If the command finished successfully, you will see two more configs created, their names start with "http":

ziggy@local-gw:~$ ziti edge list configs
╭────────────────────────┬───────────────────────┬──────────────╮
│ ID │ NAME │ CONFIG TYPE │
├────────────────────────┼───────────────────────┼──────────────┤
│ 1QwmHB69qqvtJKMD3LaUiB │ http-host-config │ host.v1 │
│ 3FdpRUpQ2TYinEwURqArpD │ ssh-host-config │ host.v1 │
│ 3GAjRaE9CcAhdYZiRNpasa │ ssh-intercept-config │ intercept.v1 │
│ 7aEkSQs5eOdXRuVT8aCYDz │ http-intercept-config │ intercept.v1 │
╰────────────────────────┴───────────────────────┴──────────────╯
results: 1-4 of 4

5.3 Create http Service

Put these two configs into a service. We going to name the service "http" and assign an attribute "rtrhosted"

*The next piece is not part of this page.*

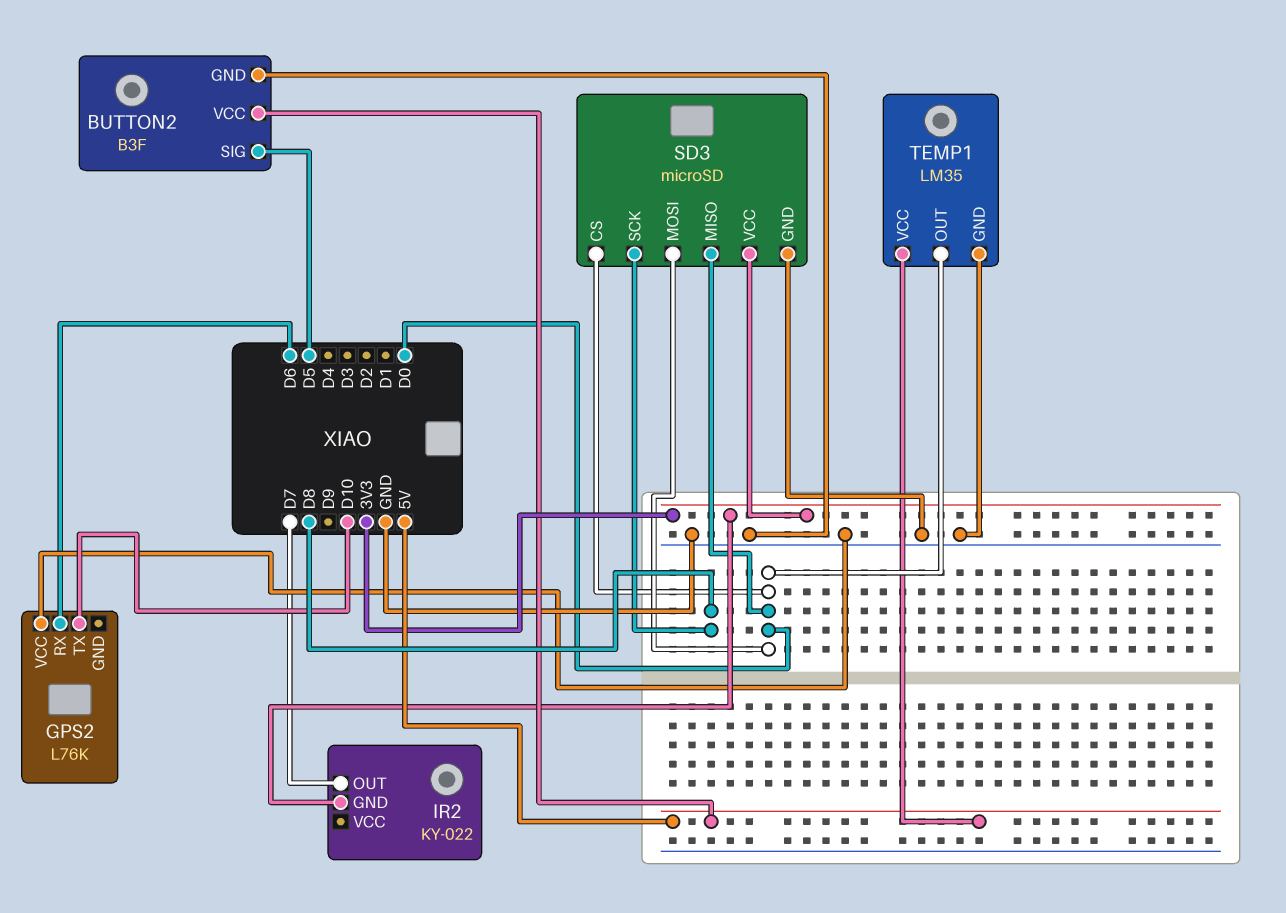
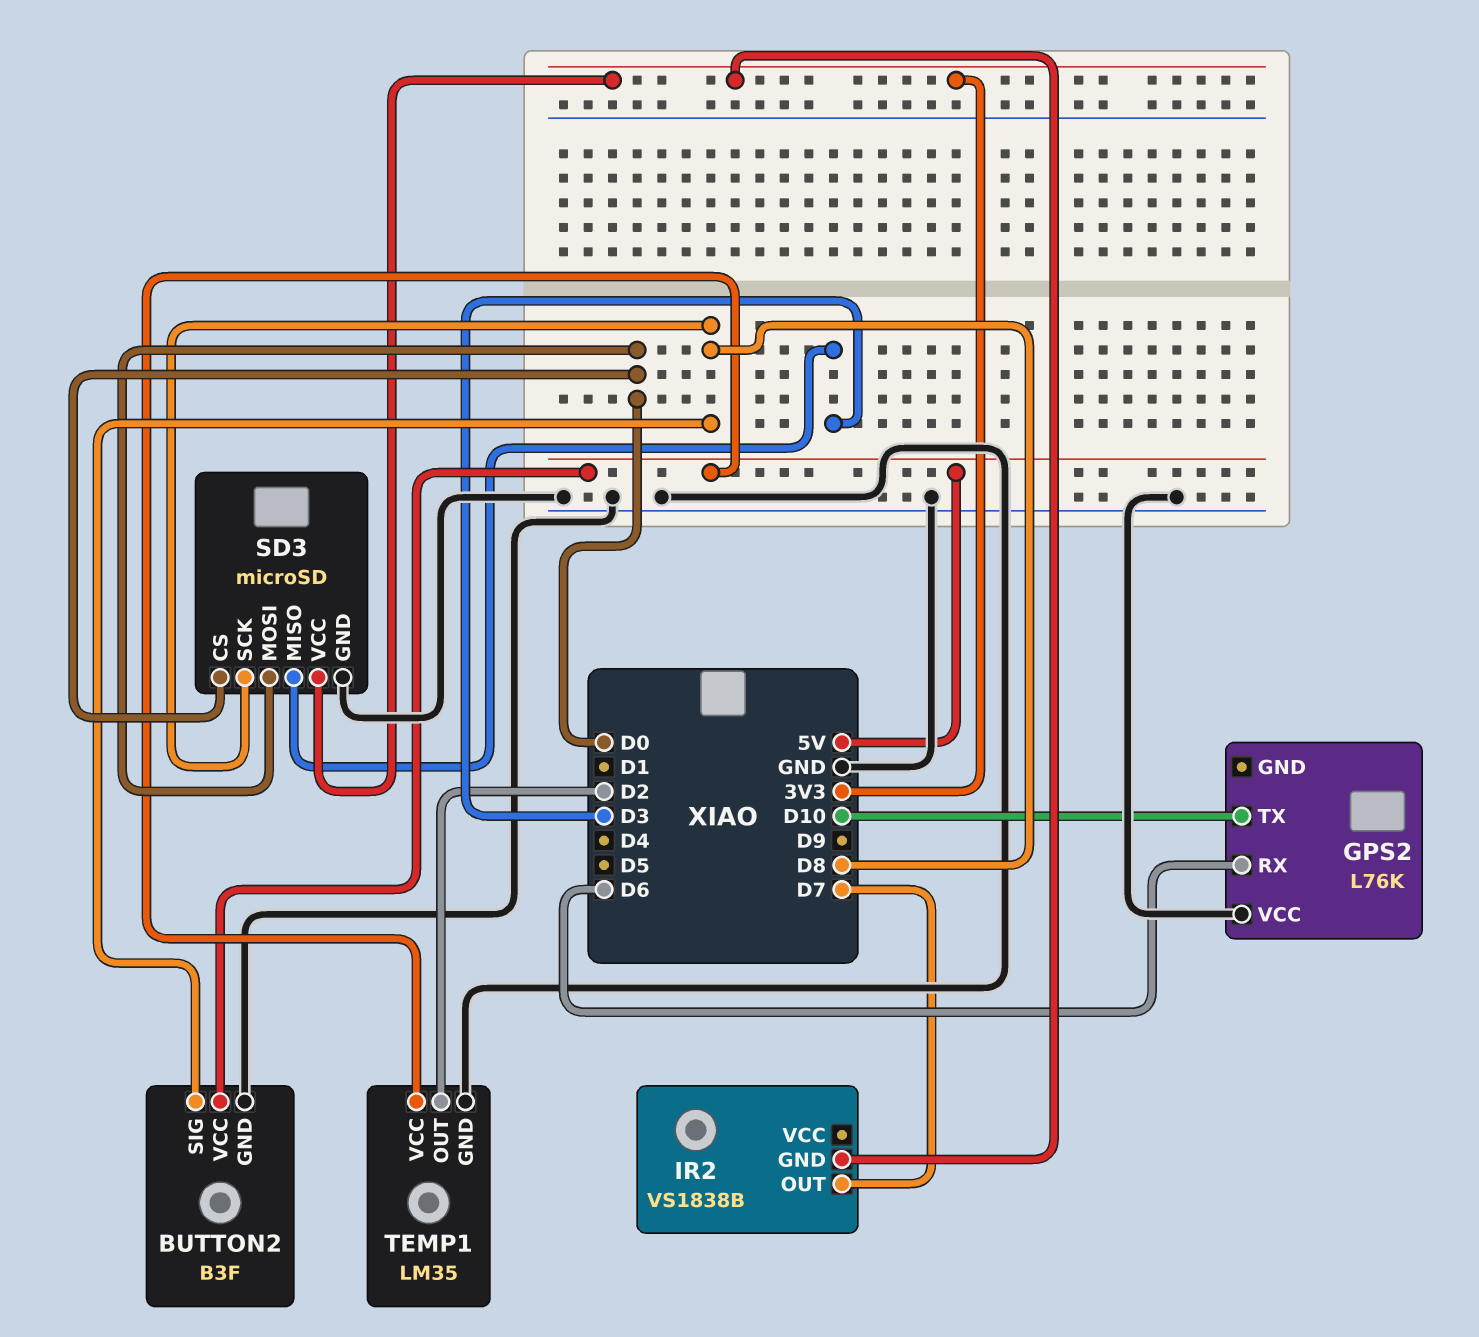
BUTTON2 pin SIG: D5 -> D8
IR2: KY-022 -> VS1838B
SD3 pin MISO: D0 -> D3
TEMP1 pin OUT: D0 -> D2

ziti edge create service http -c http-intercept-config,http-host-config -a rtrhosted
Check
ziggy@local-gw:~$ ziti edge list services
╭────────────────────────┬──────┬────────────┬─────────────────────┬────────────╮
│ ID │ NAME │ ENCRYPTION │ TERMINATOR STRATEGY │ ATTRIBUTES │
│ │ │ REQUIRED │ │ │
├────────────────────────┼──────┼────────────┼─────────────────────┼────────────┤
│ 2E3LsWbgwo0PiOO67ZyWEP │ http │ true │ smartrouting │ rtrhosted │
│ 48Z59WmcETzhmAwiUGpdwv │ ssh │ true │ smartrouting │ rtrhosted │
╰────────────────────────┴──────┴────────────┴─────────────────────┴────────────╯
results: 1-2 of 2

5.4 Service Edge Router Policy

Since we used same attribute for http service as the attribute for SSH service, we don't need another service-edge-router-policy. The original service-edge-router-policy was done in this section.

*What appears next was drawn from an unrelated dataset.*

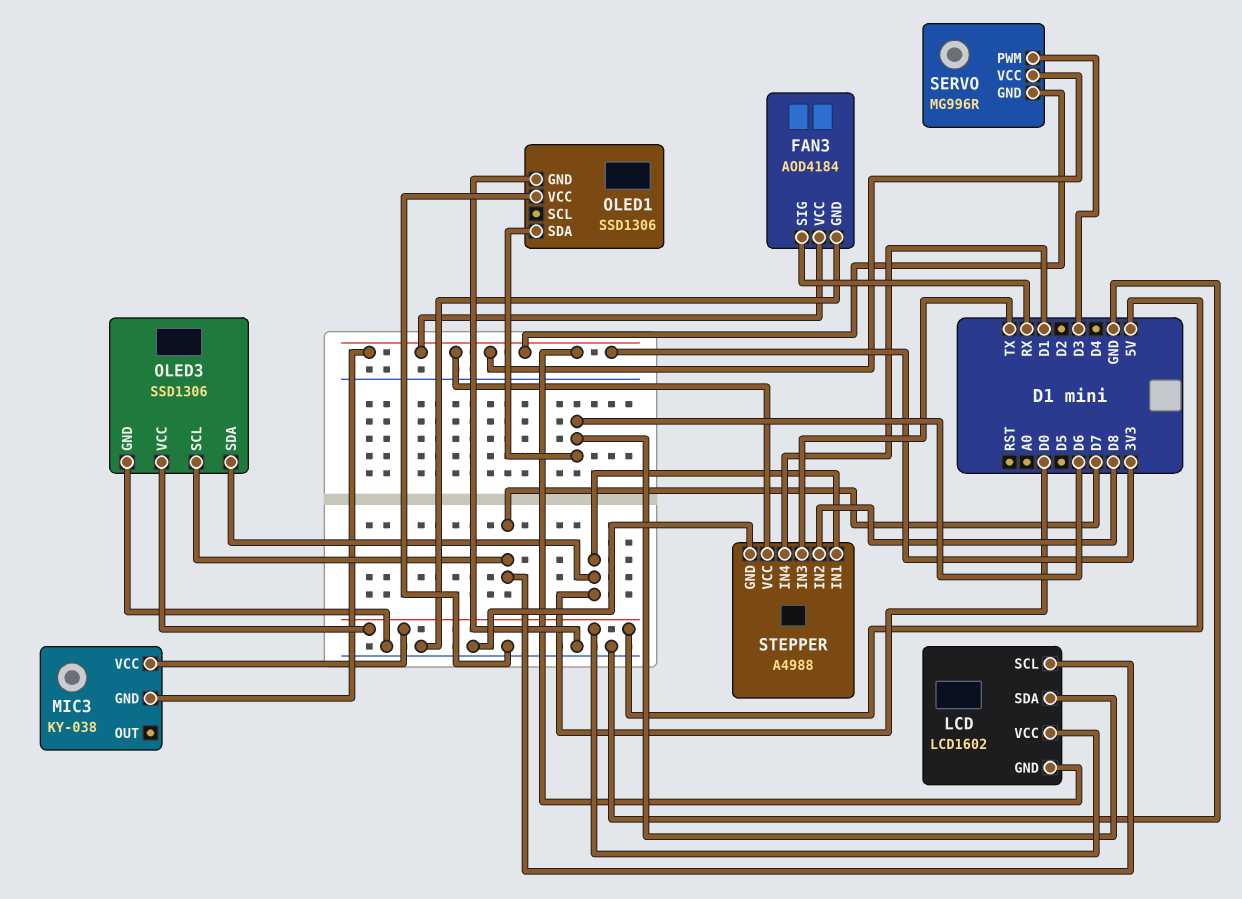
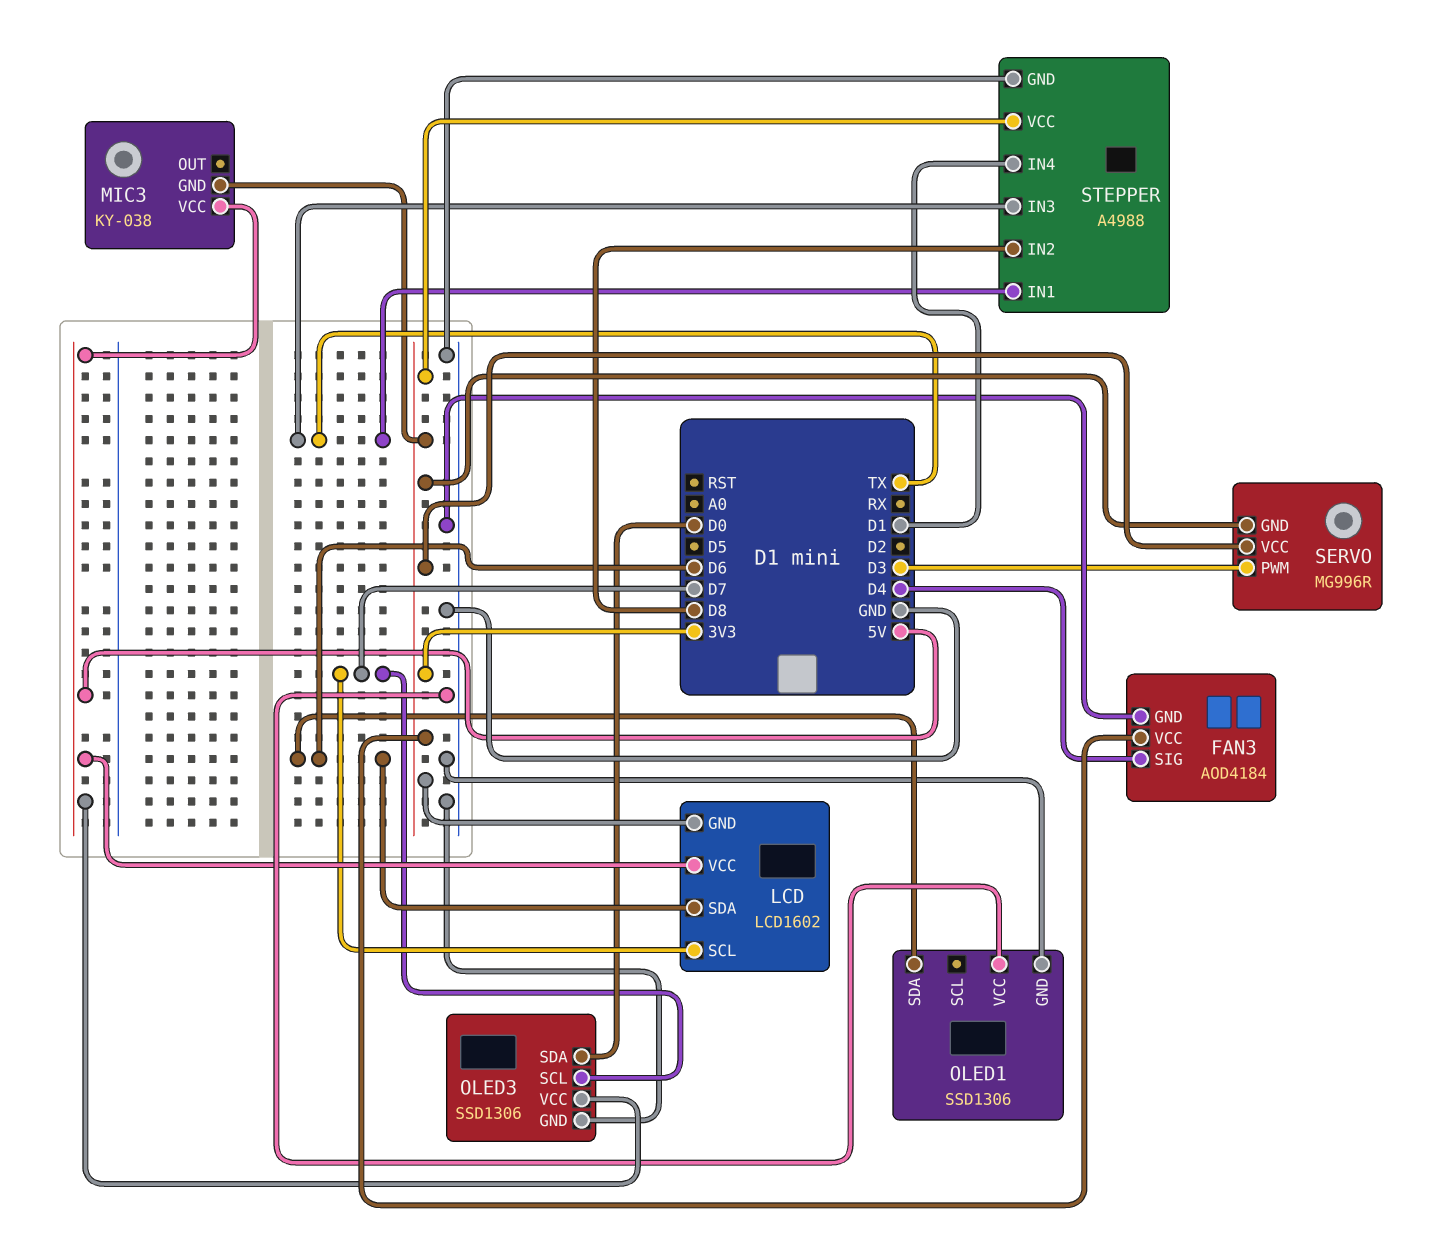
FAN3 pin SIG: RX -> D4
STEPPER pin IN1: D0 -> TX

5.5 Bind and Dial policies

We also do not need to create new Bind and Dial policies. Since our host identity (#hosts) and service attribute (#rtrhosted) did not change for bind policy. And our client identity (#clients) and service attribute (#rtrhosted) did not change for dial policy. You can review the policies from the previous section.